Exercise =
Reproduce the material below verbatim, line for line, leaving out every picture.

Excerpted data =

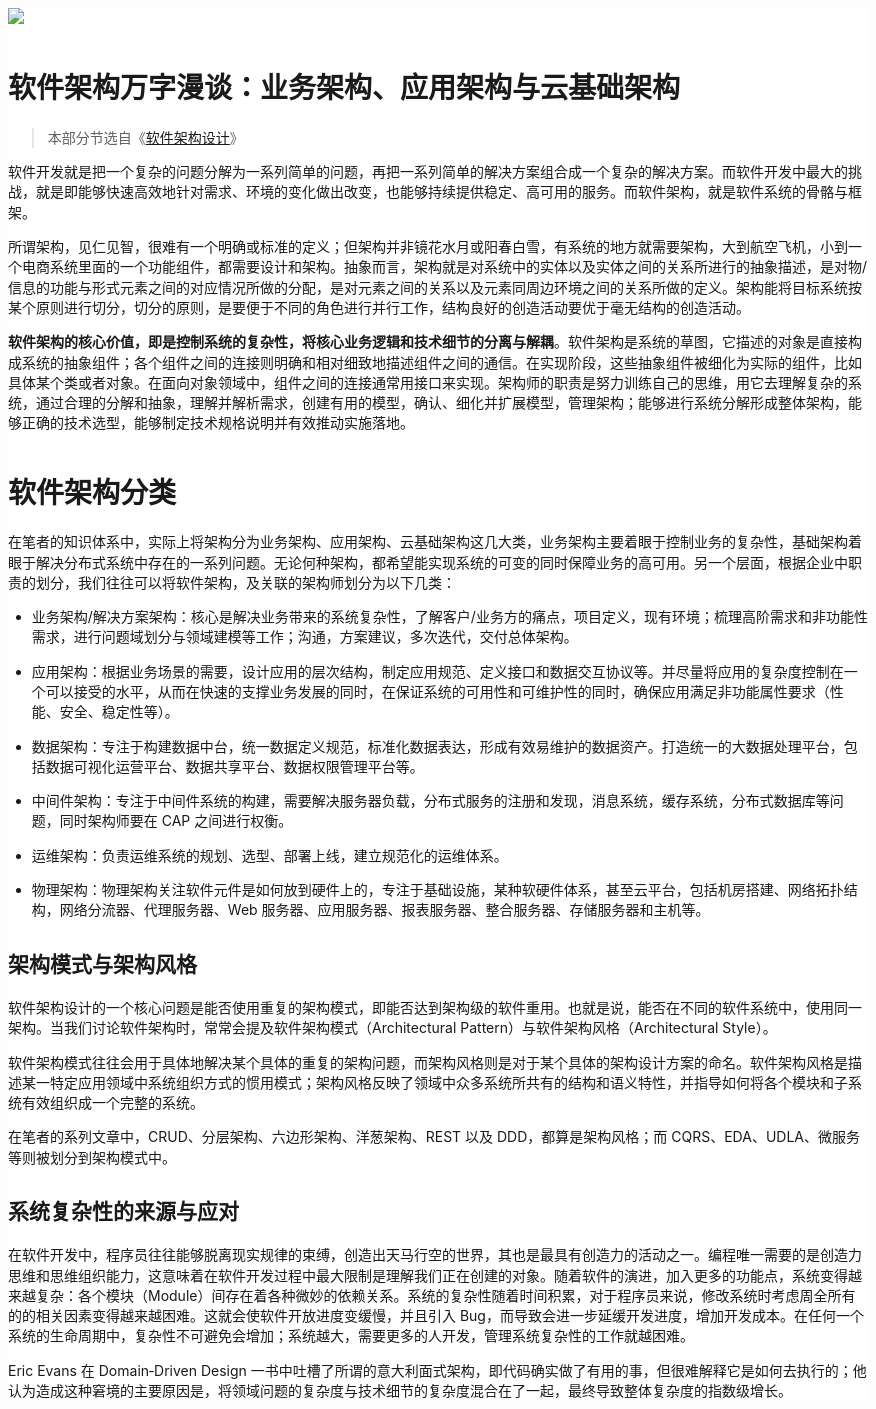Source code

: ![](https://i.postimg.cc/L8T6Sz3G/image.png)

# 软件架构万字漫谈：业务架构、应用架构与云基础架构

> 本部分节选自《[软件架构设计](https://ngte-se.gitbook.io/i/?q=软件架构)》

软件开发就是把一个复杂的问题分解为一系列简单的问题，再把一系列简单的解决方案组合成一个复杂的解决方案。而软件开发中最大的挑战，就是即能够快速高效地针对需求、环境的变化做出改变，也能够持续提供稳定、高可用的服务。而软件架构，就是软件系统的骨骼与框架。

所谓架构，见仁见智，很难有一个明确或标准的定义；但架构并非镜花水月或阳春白雪，有系统的地方就需要架构，大到航空飞机，小到一个电商系统里面的一个功能组件，都需要设计和架构。抽象而言，架构就是对系统中的实体以及实体之间的关系所进行的抽象描述，是对物/信息的功能与形式元素之间的对应情况所做的分配，是对元素之间的关系以及元素同周边环境之间的关系所做的定义。架构能将目标系统按某个原则进行切分，切分的原则，是要便于不同的角色进行并行工作，结构良好的创造活动要优于毫无结构的创造活动。

**软件架构的核心价值，即是控制系统的复杂性，将核心业务逻辑和技术细节的分离与解耦**。软件架构是系统的草图，它描述的对象是直接构成系统的抽象组件；各个组件之间的连接则明确和相对细致地描述组件之间的通信。在实现阶段，这些抽象组件被细化为实际的组件，比如具体某个类或者对象。在面向对象领域中，组件之间的连接通常用接口来实现。架构师的职责是努力训练自己的思维，用它去理解复杂的系统，通过合理的分解和抽象，理解并解析需求，创建有用的模型，确认、细化并扩展模型，管理架构；能够进行系统分解形成整体架构，能够正确的技术选型，能够制定技术规格说明并有效推动实施落地。

# 软件架构分类

在笔者的知识体系中，实际上将架构分为业务架构、应用架构、云基础架构这几大类，业务架构主要着眼于控制业务的复杂性，基础架构着眼于解决分布式系统中存在的一系列问题。无论何种架构，都希望能实现系统的可变的同时保障业务的高可用。另一个层面，根据企业中职责的划分，我们往往可以将软件架构，及关联的架构师划分为以下几类：

- 业务架构/解决方案架构：核心是解决业务带来的系统复杂性，了解客户/业务方的痛点，项目定义，现有环境；梳理高阶需求和非功能性需求，进行问题域划分与领域建模等工作；沟通，方案建议，多次迭代，交付总体架构。

- 应用架构：根据业务场景的需要，设计应用的层次结构，制定应用规范、定义接口和数据交互协议等。并尽量将应用的复杂度控制在一个可以接受的水平，从而在快速的支撑业务发展的同时，在保证系统的可用性和可维护性的同时，确保应用满足非功能属性要求（性能、安全、稳定性等）。

- 数据架构：专注于构建数据中台，统一数据定义规范，标准化数据表达，形成有效易维护的数据资产。打造统一的大数据处理平台，包括数据可视化运营平台、数据共享平台、数据权限管理平台等。

- 中间件架构：专注于中间件系统的构建，需要解决服务器负载，分布式服务的注册和发现，消息系统，缓存系统，分布式数据库等问题，同时架构师要在 CAP 之间进行权衡。

- 运维架构：负责运维系统的规划、选型、部署上线，建立规范化的运维体系。

- 物理架构：物理架构关注软件元件是如何放到硬件上的，专注于基础设施，某种软硬件体系，甚至云平台，包括机房搭建、网络拓扑结构，网络分流器、代理服务器、Web 服务器、应用服务器、报表服务器、整合服务器、存储服务器和主机等。

## 架构模式与架构风格

软件架构设计的一个核心问题是能否使用重复的架构模式，即能否达到架构级的软件重用。也就是说，能否在不同的软件系统中，使用同一架构。当我们讨论软件架构时，常常会提及软件架构模式（Architectural Pattern）与软件架构风格（Architectural Style）。

软件架构模式往往会用于具体地解决某个具体的重复的架构问题，而架构风格则是对于某个具体的架构设计方案的命名。软件架构风格是描述某一特定应用领域中系统组织方式的惯用模式；架构风格反映了领域中众多系统所共有的结构和语义特性，并指导如何将各个模块和子系统有效组织成一个完整的系统。

在笔者的系列文章中，CRUD、分层架构、六边形架构、洋葱架构、REST 以及 DDD，都算是架构风格；而 CQRS、EDA、UDLA、微服务等则被划分到架构模式中。

## 系统复杂性的来源与应对

在软件开发中，程序员往往能够脱离现实规律的束缚，创造出天马行空的世界，其也是最具有创造力的活动之一。编程唯一需要的是创造力思维和思维组织能力，这意味着在软件开发过程中最大限制是理解我们正在创建的对象。随着软件的演进，加入更多的功能点，系统变得越来越复杂：各个模块（Module）间存在着各种微妙的依赖关系。系统的复杂性随着时间积累，对于程序员来说，修改系统时考虑周全所有的的相关因素变得越来越困难。这就会使软件开放进度变缓慢，并且引入 Bug，而导致会进一步延缓开发进度，增加开发成本。在任何一个系统的生命周期中，复杂性不可避免会增加；系统越大，需要更多的人开发，管理系统复杂性的工作就越困难。

Eric Evans 在 Domain‐Driven Design 一书中吐槽了所谓的意大利面式架构，即代码确实做了有用的事，但很难解释它是如何去执行的；他认为造成这种窘境的主要原因是，将领域问题的复杂度与技术细节的复杂度混合在了一起，最终导致整体复杂度的指数级增长。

Answer section =
Source code

: ![](https://i.postimg.cc/L8T6Sz3G/image.png)

# 软件架构万字漫谈：业务架构、应用架构与云基础架构

> 本部分节选自《[软件架构设计](https://ngte-se.gitbook.io/i/?q=软件架构)》

软件开发就是把一个复杂的问题分解为一系列简单的问题，再把一系列简单的解决方案组合成一个复杂的解决方案。而软件开发中最大的挑战，就是即能够快速高效地针对需求、环境的变化做出改变，也能够持续提供稳定、高可用的服务。而软件架构，就是软件系统的骨骼与框架。

所谓架构，见仁见智，很难有一个明确或标准的定义；但架构并非镜花水月或阳春白雪，有系统的地方就需要架构，大到航空飞机，小到一个电商系统里面的一个功能组件，都需要设计和架构。抽象而言，架构就是对系统中的实体以及实体之间的关系所进行的抽象描述，是对物/信息的功能与形式元素之间的对应情况所做的分配，是对元素之间的关系以及元素同周边环境之间的关系所做的定义。架构能将目标系统按某个原则进行切分，切分的原则，是要便于不同的角色进行并行工作，结构良好的创造活动要优于毫无结构的创造活动。

**软件架构的核心价值，即是控制系统的复杂性，将核心业务逻辑和技术细节的分离与解耦**。软件架构是系统的草图，它描述的对象是直接构成系统的抽象组件；各个组件之间的连接则明确和相对细致地描述组件之间的通信。在实现阶段，这些抽象组件被细化为实际的组件，比如具体某个类或者对象。在面向对象领域中，组件之间的连接通常用接口来实现。架构师的职责是努力训练自己的思维，用它去理解复杂的系统，通过合理的分解和抽象，理解并解析需求，创建有用的模型，确认、细化并扩展模型，管理架构；能够进行系统分解形成整体架构，能够正确的技术选型，能够制定技术规格说明并有效推动实施落地。

# 软件架构分类

在笔者的知识体系中，实际上将架构分为业务架构、应用架构、云基础架构这几大类，业务架构主要着眼于控制业务的复杂性，基础架构着眼于解决分布式系统中存在的一系列问题。无论何种架构，都希望能实现系统的可变的同时保障业务的高可用。另一个层面，根据企业中职责的划分，我们往往可以将软件架构，及关联的架构师划分为以下几类：

- 业务架构/解决方案架构：核心是解决业务带来的系统复杂性，了解客户/业务方的痛点，项目定义，现有环境；梳理高阶需求和非功能性需求，进行问题域划分与领域建模等工作；沟通，方案建议，多次迭代，交付总体架构。

- 应用架构：根据业务场景的需要，设计应用的层次结构，制定应用规范、定义接口和数据交互协议等。并尽量将应用的复杂度控制在一个可以接受的水平，从而在快速的支撑业务发展的同时，在保证系统的可用性和可维护性的同时，确保应用满足非功能属性要求（性能、安全、稳定性等）。

- 数据架构：专注于构建数据中台，统一数据定义规范，标准化数据表达，形成有效易维护的数据资产。打造统一的大数据处理平台，包括数据可视化运营平台、数据共享平台、数据权限管理平台等。

- 中间件架构：专注于中间件系统的构建，需要解决服务器负载，分布式服务的注册和发现，消息系统，缓存系统，分布式数据库等问题，同时架构师要在 CAP 之间进行权衡。

- 运维架构：负责运维系统的规划、选型、部署上线，建立规范化的运维体系。

- 物理架构：物理架构关注软件元件是如何放到硬件上的，专注于基础设施，某种软硬件体系，甚至云平台，包括机房搭建、网络拓扑结构，网络分流器、代理服务器、Web 服务器、应用服务器、报表服务器、整合服务器、存储服务器和主机等。

## 架构模式与架构风格

软件架构设计的一个核心问题是能否使用重复的架构模式，即能否达到架构级的软件重用。也就是说，能否在不同的软件系统中，使用同一架构。当我们讨论软件架构时，常常会提及软件架构模式（Architectural Pattern）与软件架构风格（Architectural Style）。

软件架构模式往往会用于具体地解决某个具体的重复的架构问题，而架构风格则是对于某个具体的架构设计方案的命名。软件架构风格是描述某一特定应用领域中系统组织方式的惯用模式；架构风格反映了领域中众多系统所共有的结构和语义特性，并指导如何将各个模块和子系统有效组织成一个完整的系统。

在笔者的系列文章中，CRUD、分层架构、六边形架构、洋葱架构、REST 以及 DDD，都算是架构风格；而 CQRS、EDA、UDLA、微服务等则被划分到架构模式中。

## 系统复杂性的来源与应对

在软件开发中，程序员往往能够脱离现实规律的束缚，创造出天马行空的世界，其也是最具有创造力的活动之一。编程唯一需要的是创造力思维和思维组织能力，这意味着在软件开发过程中最大限制是理解我们正在创建的对象。随着软件的演进，加入更多的功能点，系统变得越来越复杂：各个模块（Module）间存在着各种微妙的依赖关系。系统的复杂性随着时间积累，对于程序员来说，修改系统时考虑周全所有的的相关因素变得越来越困难。这就会使软件开放进度变缓慢，并且引入 Bug，而导致会进一步延缓开发进度，增加开发成本。在任何一个系统的生命周期中，复杂性不可避免会增加；系统越大，需要更多的人开发，管理系统复杂性的工作就越困难。

Eric Evans 在 Domain‐Driven Design 一书中吐槽了所谓的意大利面式架构，即代码确实做了有用的事，但很难解释它是如何去执行的；他认为造成这种窘境的主要原因是，将领域问题的复杂度与技术细节的复杂度混合在了一起，最终导致整体复杂度的指数级增长。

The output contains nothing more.